He also was leafing through a Lego magazine which had some stories he was slowly deciphering with his early reading skills.
But upon seeing his Dad engulfed in the Kingdom of Sparkle, my reading with enthusiasm apparently offended his sensibilities. So he declared to his sister “Those stories in that book are just pretend! They are not real!” It was said in a tone of both condescension and utter disgust. In his body language was a turn of the body away from the book in a way that implied the Bubonic plague may jump off the pages and contaminate his soul.

I did not let him get away with that.

So, I expressed that although cool and imaginative, Legos that wear ninja-costumes while fighting wayward snakes and rabid undead skeletons to hide the golden weapons of the world of Ninjago was most likely “pretend” too. Then again, so was the last two days we spent at an entertaining and Lego-fied hotel at Legoland. We spent two days surrounded by amazing Lego-art and walking 8-foot Lego pirates. Call it a stretch, but this was also “pretend.”

Of course, Legos endure and continue to grow into every aspect of our pop culture.
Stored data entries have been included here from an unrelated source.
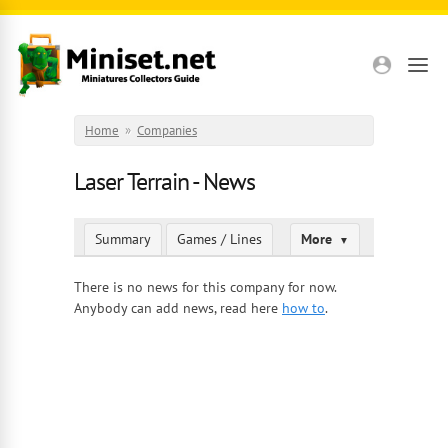
Skip to main content
Home
»
Companies
Laser Terrain - News
Summary
Games / Lines
More
▼
There is no news for this company for now.
Anybody can add news, read here
how to
.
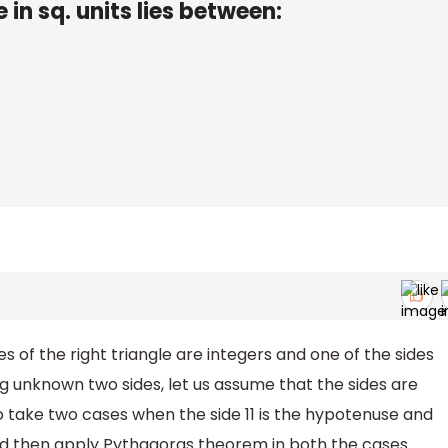
e in sq. units lies between:
ides of the right triangle are integers and one of the sides
ing unknown two sides, let us assume that the sides are
to take two cases when the side 11 is the hypotenuse and
and then apply Pythagoras theorem in both the cases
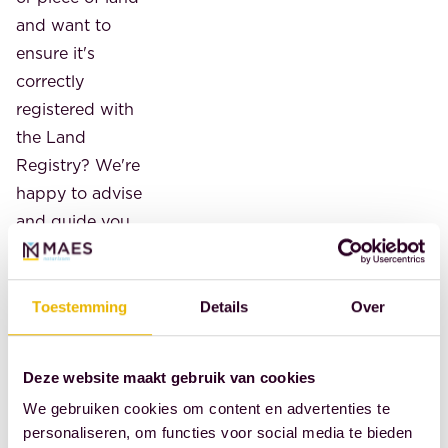
and want to
ensure it's
correctly
registered with
the Land
Registry? We're
happy to advise
and guide you
through the
process of
preparing a
Toestemming
Details
Over
certificate of
inheritance.
Deze website maakt gebruik van cookies
We gebruiken cookies om content en advertenties te
Contact us. An
personaliseren, om functies voor social media te bieden
initial (phone)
They have movies, and licensed products, hotels, and theme parks. I keep waiting for General Motors to sell Lego clones that you can order of yourself. Why not? But just because a product is everywhere and can turn into things we can touch and feel, does not mean it is in fact “real.” What Legos do for your imagination, I would venture to say, is more real than the evil Lego character Lord Garmadon taking his four “arms” and the bone on top of his head and knocking out his do-good brother Sensei Wu. But I digress.

Maybe my son was trying to save me from something. I could have taken it all wrong. He didn’t like his Dad getting all fired up about pixies or working on how to play another Frozen song on the piano. Fathers grapple with the macho-thing from time to time when the boy-girl thing is prevalently in your face. Nevertheless, I have long concluded that even my son does not have to rescue me from getting lost in my daughter’s world, I kind of believe being lost is the entire point.
So I return to the idea that maybe he didn’t want to share the only other boy in the family who happens to enjoy building eccentric quasi-military creations out of miniature plastic bricks. Fine, but it is a matter of time before one of the Lego-ninjas may like to wear a sparkly ninja outfit fighting pixies. I don’t know, but seeing that Lego is on the upswing, it could happen….soon and when it does, he will be the first to say … “cool!”